PENDAHULUAN
Demam Tifoid
Etiologi
Basil penyebab tifoid adalah Salmonella typhi dan paratyphi dari genus
Salmonella. Basil ini adalah gram negatif, bergerak, tidak berkapsul, tidak
membentuk sporta, tetap memiliki fimbria, bersifat aerob dan anaerob falkulatif.

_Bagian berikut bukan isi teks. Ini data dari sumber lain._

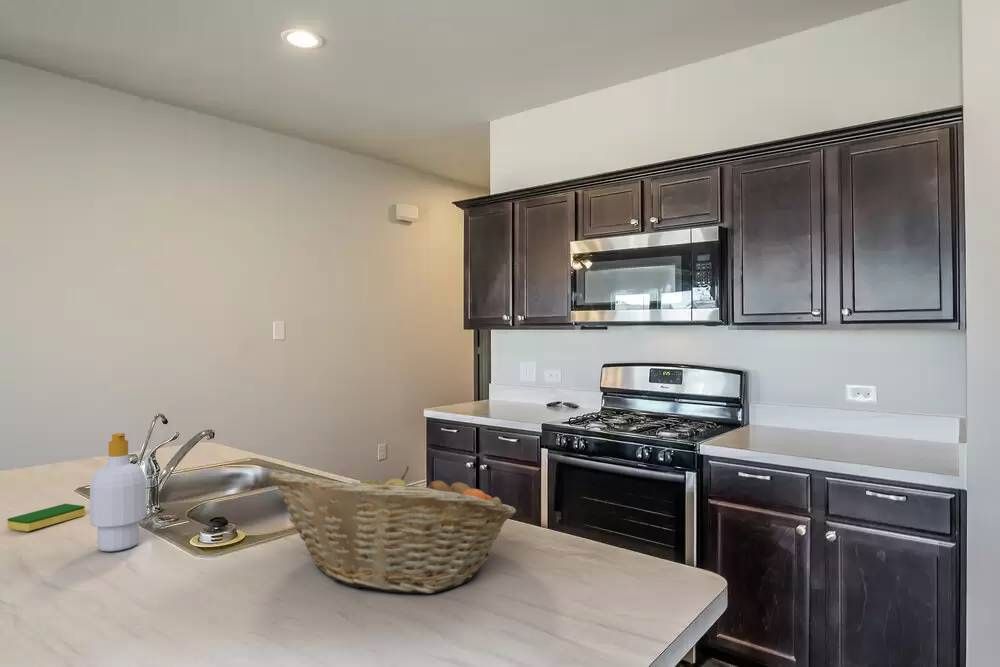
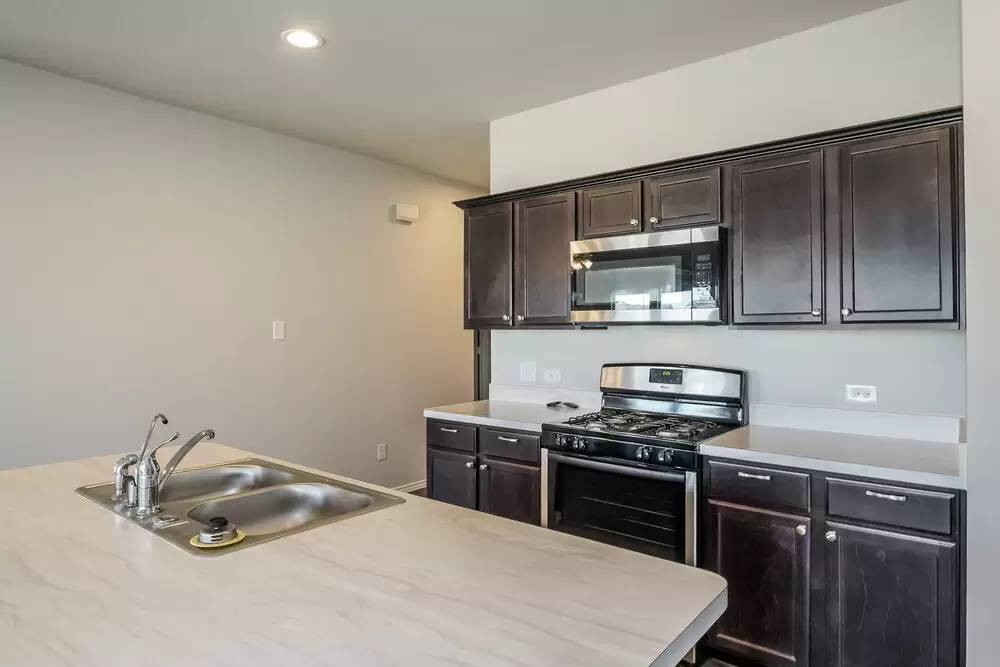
- dish sponge [6,503,86,532]
- soap bottle [89,432,147,552]
- fruit basket [266,465,517,594]
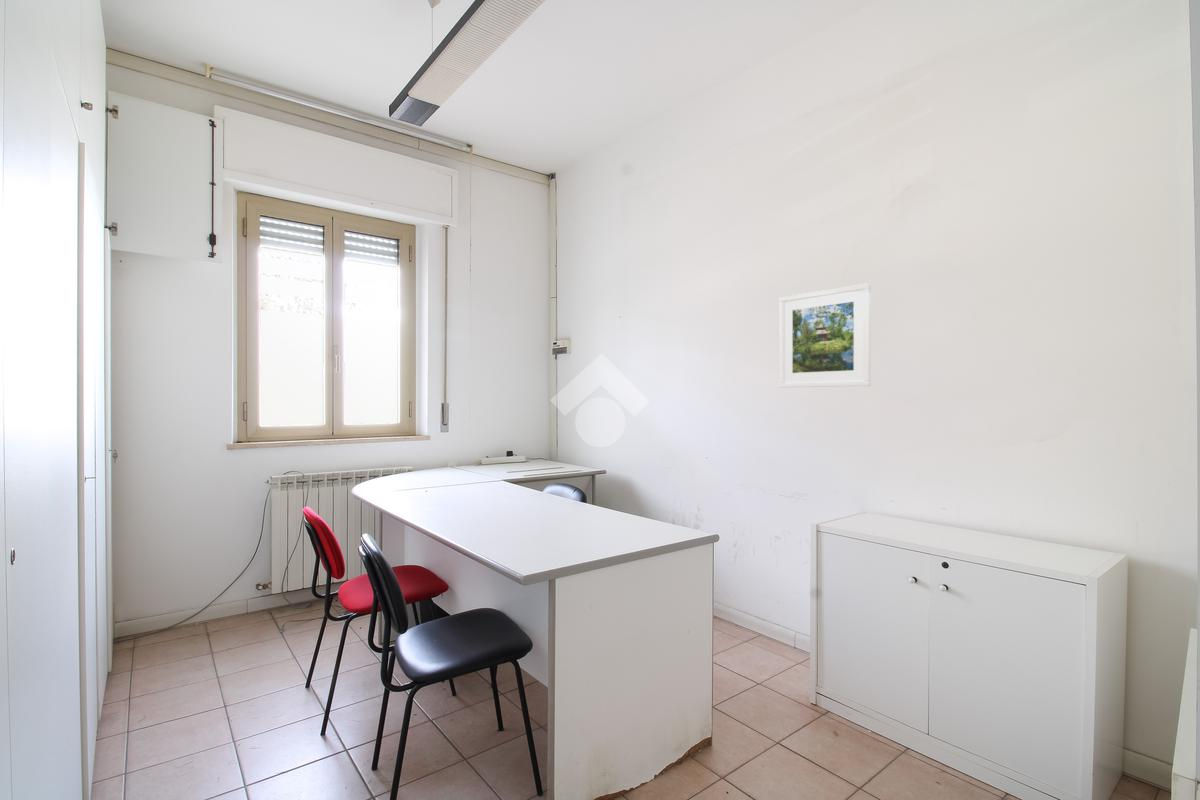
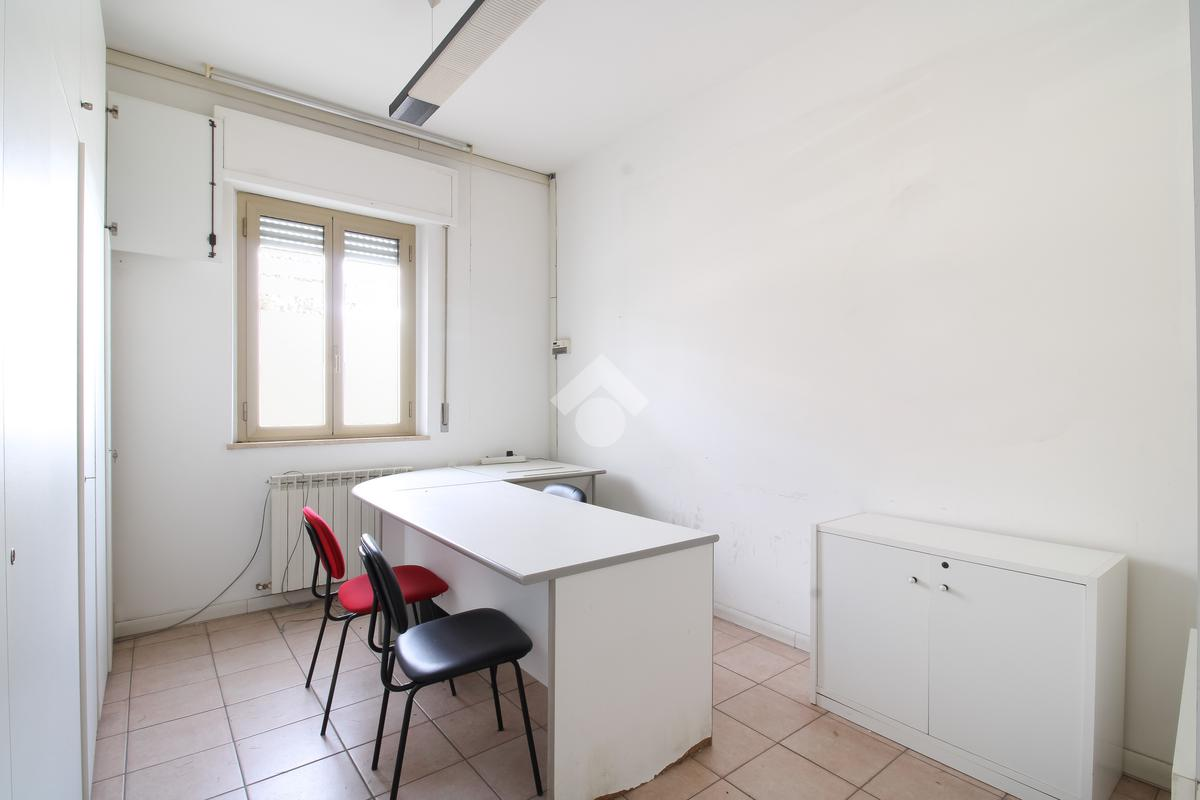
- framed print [778,282,872,389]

Ukuran antara (2-4) x 0,6 μm. Suhu optimum untuk tumbuh adalah 37°C dengan
PH antara 6 – 8. Perlu diingat bahwa basil ini dapat hidup sampai beberapa
minggu dialam bebas seperti di dalam air, es, sampah dan debu. Sedangkan
reservoir satu-satunya adalah manusia yaitu seseorang yang sedang sakit atau
karier (Widodo, 2016).
Epidemiologi
Insidens demam tifoid tergolong tinggi terjadi di wilayah Asia Tengah,
Asia Selatan, Asia Tenggara, dan kemungkinan Afrika Selatan (Insidens> 100
kasus per 100.000 populasi per tahun). Insiden demam tifoid yang tergolong
sedang (10-100 kasus per 100.000 populasi per tahun) berada diwilayah Afrika,
Amerika Latin, dan Oceania (kecuali Australia dan SelandiaBaru); serta yang
termasuk rendah (<10 kasus per 100.000 populasi per tahun) dibagian dunia
lainnya. Di Indonesia, insiden demam tifoid banyak dijumpai pada populasi yang
berusia 3-19 tahun. Kejadian demam tifoid di Indonesia juga berkaitan dengan
1
rumah tangga, yaitu adanya anggota keluarga dengan riwayat terkena demam
tifoid, tidak adanya sabun untuk mencuci tangan, menggunakan piring yang sama
untuk makan, dan tidak tersedianya tempat buang air besar dalam rumah (Widodo,
2016).
Patogenesis
Masuknya kuman Salmonella thyphi (S. Typhi) dan Salmonella paratyphi
(S. Paratyohi) ke dalam tubuh manusia terjadi melalui makanan yang
terkontaminasi. Sebagian kuman dimusnahkan dalam lambung, sebagian lolos
masuk ke dalam usus dan selanjutnya berkembang biak. Bila respon imunitas
humoral mukosa (igA) usus kurang baik, maka kuman akan menembus sel-sel
epitel (terutama sel-M) dan selanjutnya ke lamina propria. Di lamina propria
kuman berkemang biak dan difagosit oleh sel-sel fagosit terutama oleh makrofag.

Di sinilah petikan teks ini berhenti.